Abba Eban, her husband (and my great-uncle), was known as the writer in the family but Suzy reveals through her “recollections” (A Sense of Purpose, Halban £20) a talent for evocative prose. Although born in the Egyptian town of Ismailia, her family was of Palestinian-Jewish stock and she grew up speaking Hebrew. In describing her early days, she conveys a sense of the strong contrast between her affluent colonial-like lifestyle in Egypt and the harsher, pioneering existence of her grandparents in Palestine.
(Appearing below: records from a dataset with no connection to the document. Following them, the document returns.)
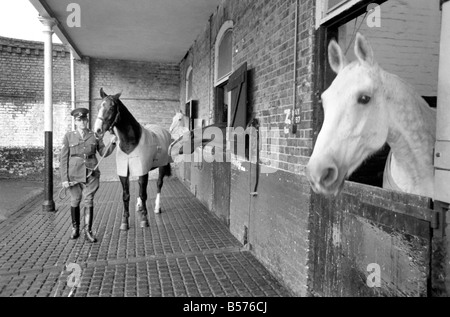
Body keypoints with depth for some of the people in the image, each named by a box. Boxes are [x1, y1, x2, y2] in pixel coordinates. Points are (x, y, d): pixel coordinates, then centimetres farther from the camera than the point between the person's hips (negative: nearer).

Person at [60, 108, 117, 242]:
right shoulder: (69, 136, -1)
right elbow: (63, 158, -1)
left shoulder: (94, 135, 3)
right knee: (75, 201, 12)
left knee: (89, 201, 0)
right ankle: (75, 229, 29)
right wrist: (64, 178, -6)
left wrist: (112, 143, -12)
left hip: (91, 174, 0)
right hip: (74, 174, 0)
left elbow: (104, 153, 7)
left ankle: (88, 231, 9)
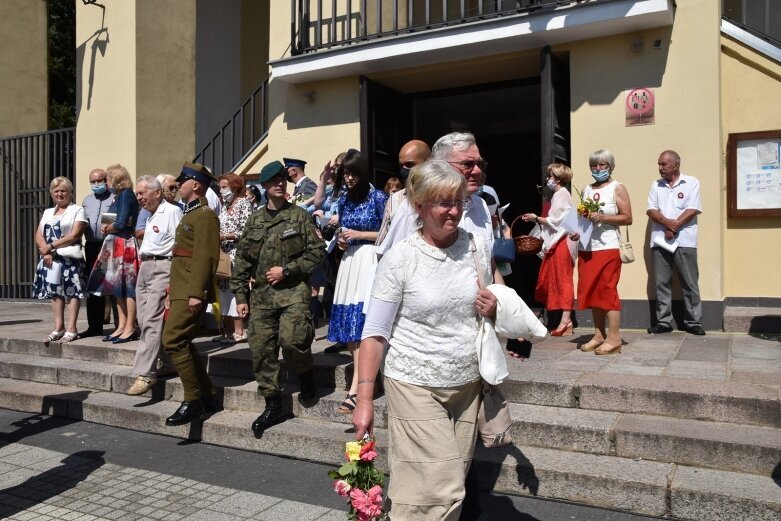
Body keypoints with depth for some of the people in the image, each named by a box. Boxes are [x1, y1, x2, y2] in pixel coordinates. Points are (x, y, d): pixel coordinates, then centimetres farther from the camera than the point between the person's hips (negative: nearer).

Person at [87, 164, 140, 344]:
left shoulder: (126, 194, -10)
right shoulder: (118, 196, 17)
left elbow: (121, 223, -17)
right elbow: (113, 220, 17)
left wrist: (107, 228, 0)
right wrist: (107, 227, -2)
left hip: (125, 244, -9)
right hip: (115, 245, 9)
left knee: (127, 285, -6)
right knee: (118, 286, 10)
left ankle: (129, 328, -3)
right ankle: (121, 326, 15)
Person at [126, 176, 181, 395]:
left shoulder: (172, 211, -8)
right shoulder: (151, 215, 21)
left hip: (162, 268, -10)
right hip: (145, 268, 10)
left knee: (152, 321, -13)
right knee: (145, 321, 10)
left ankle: (144, 374, -11)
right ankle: (169, 364, 21)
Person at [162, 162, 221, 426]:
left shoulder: (204, 215, -11)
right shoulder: (191, 213, 20)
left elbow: (205, 257, -20)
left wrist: (196, 293, -25)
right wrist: (173, 290, 21)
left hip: (191, 291, -10)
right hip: (182, 290, 10)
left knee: (172, 340, -12)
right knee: (183, 342, 11)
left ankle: (193, 401, -3)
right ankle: (208, 397, 18)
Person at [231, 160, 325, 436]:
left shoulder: (299, 215, 2)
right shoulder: (255, 220, 12)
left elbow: (316, 251, -3)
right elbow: (242, 260, 12)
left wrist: (286, 270, -11)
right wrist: (241, 296, 7)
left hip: (293, 290, -4)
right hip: (261, 293, 4)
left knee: (291, 339, -22)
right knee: (261, 348, 3)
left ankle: (306, 374, 12)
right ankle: (273, 404, 17)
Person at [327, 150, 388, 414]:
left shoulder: (378, 197, -3)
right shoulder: (344, 199, 14)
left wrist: (358, 234, -9)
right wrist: (341, 241, 1)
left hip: (370, 260, -6)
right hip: (349, 261, 6)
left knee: (362, 321, -13)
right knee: (350, 322, 2)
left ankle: (355, 390, -15)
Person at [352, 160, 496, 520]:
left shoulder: (478, 247, 2)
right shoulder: (399, 258, -11)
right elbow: (375, 333, -8)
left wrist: (494, 311, -7)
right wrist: (364, 399, -12)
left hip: (467, 383, 5)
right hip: (415, 385, -4)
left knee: (453, 483, 12)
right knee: (443, 490, -9)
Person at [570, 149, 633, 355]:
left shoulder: (617, 188, 1)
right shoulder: (586, 190, 17)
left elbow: (627, 218, -5)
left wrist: (603, 217, -17)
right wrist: (576, 230, 5)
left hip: (608, 248, -6)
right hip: (586, 248, 6)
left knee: (607, 291, -8)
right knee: (591, 292, 6)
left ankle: (614, 339, -4)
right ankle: (599, 335, 14)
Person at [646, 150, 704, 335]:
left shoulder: (691, 183, 4)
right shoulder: (656, 185, 14)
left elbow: (693, 210, -5)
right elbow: (651, 210, 4)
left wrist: (675, 226, -14)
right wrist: (667, 223, -13)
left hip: (684, 241, -3)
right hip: (660, 241, 3)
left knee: (690, 283, 0)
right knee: (661, 283, 4)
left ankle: (693, 322, 8)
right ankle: (663, 321, 11)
Suzy met and married the young British officer then called Aubrey Eban when he was stationed in Alexandria during the Second World War. The man she describes is a brilliant, absent-minded, scholastic, funny, deeply political character, who had been inculcated with Jewish education and developed fierce Zionist sympathies as a boy in South London. All this I can corroborate. Uncle Aubrey was a man whose towering intellect made him an intimidating, though exhilarating, man to talk to — about politics, history, art, sport and a staggering range of other subjects.

His presence dominates his widow’s book. As Israel’s first ambassador to the United Nations, he was known as “The voice of Israel” on account of his astounding oratory. He would work hard at his speech-writing, recalls Suzy, but on the odd occasion he was called upon to speak off the cuff, he would still be able to dazzle. (For a little light relief from the diplomatic world, Uncle Aubrey translated Oedipus from the Greek and taught himself to speak perfect Castilian Spanish).

There are extensive passages on Eban’s career as Foreign Minister and his pivotal role in the wars of 1967 and 1973, but Suzy tactfully omits his cheeky use of the Israeli diplomatic bag to bring highly unkosher treats from New York to his family in ration-bound London in the 1940s and ’50s.

The book’s many delights include intriguing snippets on Chaim Weizmann, David Ben Gurion, and their wives, Vera and Paula, and an emotional description of Suzy’s return to the country of her birth following President Anwar Sadat’s peace mission to Israel in 1977.